Codeforces Round #841 (Div. 2) A,B,D,补C
A. Joey Takes Money
题意:
给定 n 个整数,每次操作可以选择两个整数,获得两数之积,再构造一组 (x,y) 使得 x * y 等于两数之积,并将原来的数替换为 x, y ,求操作若干次后 n 个数的最大和。
分析:
考虑最终情况:只有一个 n 个数的乘积 k 与 n - 1 个 1 组成,sum = k + n - 1
#include <bits/stdc++.h>
#include <bits/extc++.h>
using namespace std;
using namespace __gnu_pbds;
#define mst(x, y) memset(x, y, sizeof x)
#define endl '\n'
#define INF LONG_LONG_MAX
#define x first
#define y second
#define int long long
#define Lson u << 1, l, mid
#define Rson u << 1 | 1, mid + 1, r
#define FAST ios::sync_with_stdio(false), cin.tie(0), cout.tie(0)

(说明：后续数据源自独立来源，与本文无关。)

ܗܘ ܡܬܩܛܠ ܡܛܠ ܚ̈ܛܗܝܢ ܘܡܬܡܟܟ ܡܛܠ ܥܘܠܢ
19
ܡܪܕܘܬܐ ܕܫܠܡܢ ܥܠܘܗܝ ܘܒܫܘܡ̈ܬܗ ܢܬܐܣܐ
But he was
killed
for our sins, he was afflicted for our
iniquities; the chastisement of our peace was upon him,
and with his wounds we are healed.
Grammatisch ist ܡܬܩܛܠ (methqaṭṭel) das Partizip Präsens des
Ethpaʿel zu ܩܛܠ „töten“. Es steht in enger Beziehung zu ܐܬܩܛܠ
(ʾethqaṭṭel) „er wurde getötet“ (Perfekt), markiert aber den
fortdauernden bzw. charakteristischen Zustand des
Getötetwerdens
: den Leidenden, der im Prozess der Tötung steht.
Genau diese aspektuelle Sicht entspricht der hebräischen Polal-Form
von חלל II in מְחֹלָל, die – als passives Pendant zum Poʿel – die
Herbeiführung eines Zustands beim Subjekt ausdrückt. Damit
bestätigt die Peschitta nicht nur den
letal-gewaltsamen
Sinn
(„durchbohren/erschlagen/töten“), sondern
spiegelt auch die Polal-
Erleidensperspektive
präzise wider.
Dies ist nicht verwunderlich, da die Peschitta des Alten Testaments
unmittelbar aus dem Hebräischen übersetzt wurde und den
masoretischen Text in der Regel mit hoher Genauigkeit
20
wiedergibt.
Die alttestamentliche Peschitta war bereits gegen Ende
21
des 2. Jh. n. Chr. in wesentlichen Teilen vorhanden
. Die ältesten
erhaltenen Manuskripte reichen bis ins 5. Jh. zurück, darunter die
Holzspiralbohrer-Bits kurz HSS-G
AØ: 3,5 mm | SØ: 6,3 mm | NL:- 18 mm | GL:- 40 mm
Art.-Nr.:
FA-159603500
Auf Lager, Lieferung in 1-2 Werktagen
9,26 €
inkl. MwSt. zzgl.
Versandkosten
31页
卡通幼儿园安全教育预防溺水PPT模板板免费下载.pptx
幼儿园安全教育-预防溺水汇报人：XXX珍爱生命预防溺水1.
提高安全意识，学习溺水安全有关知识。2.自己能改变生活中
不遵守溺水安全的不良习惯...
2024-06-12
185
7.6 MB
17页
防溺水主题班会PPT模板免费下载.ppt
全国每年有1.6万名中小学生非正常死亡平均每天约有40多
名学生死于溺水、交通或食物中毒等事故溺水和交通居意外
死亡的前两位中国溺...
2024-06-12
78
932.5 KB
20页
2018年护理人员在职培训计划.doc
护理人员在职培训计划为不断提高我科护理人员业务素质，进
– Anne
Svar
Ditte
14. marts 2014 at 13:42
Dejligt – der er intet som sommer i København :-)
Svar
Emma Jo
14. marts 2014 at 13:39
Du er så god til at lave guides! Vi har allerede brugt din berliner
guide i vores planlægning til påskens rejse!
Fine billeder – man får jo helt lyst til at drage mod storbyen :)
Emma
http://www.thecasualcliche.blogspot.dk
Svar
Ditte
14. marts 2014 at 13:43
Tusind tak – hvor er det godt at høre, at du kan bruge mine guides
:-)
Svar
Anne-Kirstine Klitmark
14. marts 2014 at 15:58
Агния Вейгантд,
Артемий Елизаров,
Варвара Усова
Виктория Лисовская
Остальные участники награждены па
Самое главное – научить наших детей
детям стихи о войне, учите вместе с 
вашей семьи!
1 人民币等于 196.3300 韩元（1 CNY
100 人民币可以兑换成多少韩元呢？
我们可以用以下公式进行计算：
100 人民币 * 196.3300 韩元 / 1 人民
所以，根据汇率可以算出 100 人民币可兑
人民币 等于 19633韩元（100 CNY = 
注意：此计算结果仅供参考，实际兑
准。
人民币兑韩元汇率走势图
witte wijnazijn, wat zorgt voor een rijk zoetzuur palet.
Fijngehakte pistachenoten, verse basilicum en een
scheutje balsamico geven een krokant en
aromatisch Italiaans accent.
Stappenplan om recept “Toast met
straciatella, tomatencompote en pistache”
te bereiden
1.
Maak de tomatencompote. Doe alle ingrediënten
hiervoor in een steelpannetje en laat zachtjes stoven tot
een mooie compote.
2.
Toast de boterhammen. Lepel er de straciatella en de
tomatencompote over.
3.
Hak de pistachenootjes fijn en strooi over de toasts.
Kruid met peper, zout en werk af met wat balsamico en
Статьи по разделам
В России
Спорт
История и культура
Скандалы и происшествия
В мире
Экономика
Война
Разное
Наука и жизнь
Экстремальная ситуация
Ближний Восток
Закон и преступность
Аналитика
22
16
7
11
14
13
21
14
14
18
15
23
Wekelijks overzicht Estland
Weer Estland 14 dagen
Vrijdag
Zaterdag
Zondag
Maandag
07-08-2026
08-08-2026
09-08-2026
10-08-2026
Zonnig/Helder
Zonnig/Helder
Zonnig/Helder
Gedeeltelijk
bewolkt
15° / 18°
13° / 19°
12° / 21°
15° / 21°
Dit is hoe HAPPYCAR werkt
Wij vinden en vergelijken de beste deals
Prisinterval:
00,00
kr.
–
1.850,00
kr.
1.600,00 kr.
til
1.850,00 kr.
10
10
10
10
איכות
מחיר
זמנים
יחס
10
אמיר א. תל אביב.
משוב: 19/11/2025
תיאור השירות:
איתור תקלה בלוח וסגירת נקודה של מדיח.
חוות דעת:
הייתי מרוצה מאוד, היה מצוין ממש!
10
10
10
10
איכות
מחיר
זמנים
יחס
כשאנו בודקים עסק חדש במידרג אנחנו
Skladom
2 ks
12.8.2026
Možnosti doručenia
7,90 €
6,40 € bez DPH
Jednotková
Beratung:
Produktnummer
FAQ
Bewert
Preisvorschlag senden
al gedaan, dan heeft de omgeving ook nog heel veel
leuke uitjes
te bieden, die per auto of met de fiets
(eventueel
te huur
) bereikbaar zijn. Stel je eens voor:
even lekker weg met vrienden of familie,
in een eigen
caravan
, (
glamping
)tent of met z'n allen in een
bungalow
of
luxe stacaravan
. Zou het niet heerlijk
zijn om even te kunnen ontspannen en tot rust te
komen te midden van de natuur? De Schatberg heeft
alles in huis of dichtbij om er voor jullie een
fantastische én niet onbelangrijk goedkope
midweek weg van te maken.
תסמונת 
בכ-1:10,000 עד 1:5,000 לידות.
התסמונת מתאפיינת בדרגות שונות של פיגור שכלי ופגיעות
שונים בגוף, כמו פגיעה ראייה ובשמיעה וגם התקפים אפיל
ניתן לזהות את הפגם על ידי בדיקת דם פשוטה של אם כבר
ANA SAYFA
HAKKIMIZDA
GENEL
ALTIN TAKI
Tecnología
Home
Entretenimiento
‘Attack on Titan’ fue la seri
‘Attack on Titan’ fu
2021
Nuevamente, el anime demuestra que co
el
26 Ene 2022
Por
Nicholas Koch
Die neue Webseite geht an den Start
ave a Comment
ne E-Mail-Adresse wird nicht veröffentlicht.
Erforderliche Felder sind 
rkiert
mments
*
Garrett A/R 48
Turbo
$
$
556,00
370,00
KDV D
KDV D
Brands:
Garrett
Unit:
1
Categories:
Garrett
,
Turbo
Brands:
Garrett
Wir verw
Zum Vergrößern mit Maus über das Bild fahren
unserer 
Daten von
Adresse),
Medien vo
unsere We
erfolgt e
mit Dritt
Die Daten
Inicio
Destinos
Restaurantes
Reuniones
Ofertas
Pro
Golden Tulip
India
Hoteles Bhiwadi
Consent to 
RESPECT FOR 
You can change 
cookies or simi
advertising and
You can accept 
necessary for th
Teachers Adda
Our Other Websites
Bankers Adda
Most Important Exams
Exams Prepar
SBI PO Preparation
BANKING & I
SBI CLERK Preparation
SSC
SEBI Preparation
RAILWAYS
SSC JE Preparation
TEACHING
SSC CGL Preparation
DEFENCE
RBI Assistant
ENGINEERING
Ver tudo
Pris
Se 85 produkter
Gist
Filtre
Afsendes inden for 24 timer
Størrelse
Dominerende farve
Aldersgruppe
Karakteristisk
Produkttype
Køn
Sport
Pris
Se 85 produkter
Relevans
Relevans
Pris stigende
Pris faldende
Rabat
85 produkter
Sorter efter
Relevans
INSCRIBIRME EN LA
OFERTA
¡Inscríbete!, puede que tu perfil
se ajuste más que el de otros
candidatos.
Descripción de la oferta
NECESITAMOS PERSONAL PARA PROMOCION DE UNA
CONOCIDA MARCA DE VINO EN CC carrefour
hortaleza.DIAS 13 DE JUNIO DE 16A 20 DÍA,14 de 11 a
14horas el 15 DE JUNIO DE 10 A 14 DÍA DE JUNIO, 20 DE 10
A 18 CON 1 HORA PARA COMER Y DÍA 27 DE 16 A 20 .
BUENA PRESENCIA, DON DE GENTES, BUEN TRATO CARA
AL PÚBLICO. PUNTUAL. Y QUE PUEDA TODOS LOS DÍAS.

const int N = 200010, MOD = 1e9 + 7;
const double EPS = 1e-6;
typedef pair<int, int> PII;
typedef unordered_map<int, int> Ump;
int T;
int n;
int a[N];
void solve()
{
cin >> n;
for (int i = 1; i <= n; i++)
cin >> a[i];
int t = 1;
for (int i = 1; i <= n; i++)
{
t *= a[i];
}
cout << (t + n - 1) * 2022 << endl;
}
signed main()
{
FAST;
cin >> T;
while (T--)
solve();
return 0;
}
B. Kill Demodogs
题意:
在 n * n 的网格,每个格子上存在 行号 * 列号 个怪物,你从 (1, 1) 出发,只能向下和向右走,走到 (n, n) 一路上最多击杀多少怪物。
分析:
找规律即可发现:右/下交替走即可保证 sum 最大,下面处理如何求 sum :
列出式子:$$0 * 1 + 1 * 1 + 1 * 2 + 2 * 2 + 3 * 2 + 3 * 3 + ...... + n * (n - 1) + n * n$$
即:
\[1 * 1 + 2 * 3 + 3 * 5 + 4 * 7 + ...... + n * (2 * n - 1)
\]
即:
\[2 * (1^2 + 2^2 + 3^2 + ...... + n^2 ) - (1 + 2 + 3 + 4 + ...... + n)
\]
即:
\[2 * \frac{n * (n + 1) * (2 * n + 1)}{6} - \frac{n*(n + 1)}{2}
\]
平方和
这里由于答案还要 ×2022 可以化简后直接运算或者求乘法逆元计算
#include <bits/stdc++.h>
#include <bits/extc++.h>
using namespace std;
using namespace __gnu_pbds;
#define mst(x, y) memset(x, y, sizeof x)
#define endl '\n'
#define INF LONG_LONG_MAX
#define x first
#define y second
#define int long long
#define Lson u << 1, l, mid
#define Rson u << 1 | 1, mid + 1, r
#define FAST ios::sync_with_stdio(false), cin.tie(0), cout.tie(0)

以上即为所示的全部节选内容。